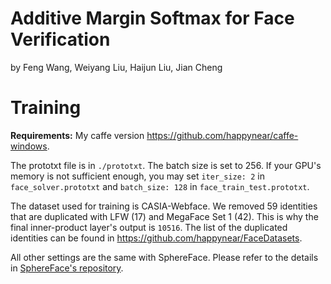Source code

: # Additive Margin Softmax for Face Verification 

by Feng Wang, Weiyang Liu, Haijun Liu, Jian Cheng

# Training

**Requirements:** My caffe version https://github.com/happynear/caffe-windows.

The prototxt file is in `./prototxt`. The batch size is set to 256. If your GPU's memory is not sufficient enough, you may set `iter_size: 2` in `face_solver.prototxt` and `batch_size: 128` in `face_train_test.prototxt`.

The dataset used for training is CASIA-Webface. We removed 59 identities that are duplicated with LFW (17) and MegaFace Set 1 (42). This is why the final inner-product layer's output is `10516`. The list of the duplicated identities can be found in https://github.com/happynear/FaceDatasets.

All other settings are the same with SphereFace. Please refer to the details in [SphereFace's repository](https://github.com/wy1iu/sphereface).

--- --- ---

> **JOB**: After dropping the pictures, please set down the lines from the beginning of the listing through the line containing "The dataset used", both included, exactly as they stand.

> **WRITTEN SOLUTION**:
Source code

: # Additive Margin Softmax for Face Verification 

by Feng Wang, Weiyang Liu, Haijun Liu, Jian Cheng

# Training

**Requirements:** My caffe version https://github.com/happynear/caffe-windows.

The prototxt file is in `./prototxt`. The batch size is set to 256. If your GPU's memory is not sufficient enough, you may set `iter_size: 2` in `face_solver.prototxt` and `batch_size: 128` in `face_train_test.prototxt`.

The dataset used for training is CASIA-Webface. We removed 59 identities that are duplicated with LFW (17) and MegaFace Set 1 (42). This is why the final inner-product layer's output is `10516`. The list of the duplicated identities can be found in https://github.com/happynear/FaceDatasets.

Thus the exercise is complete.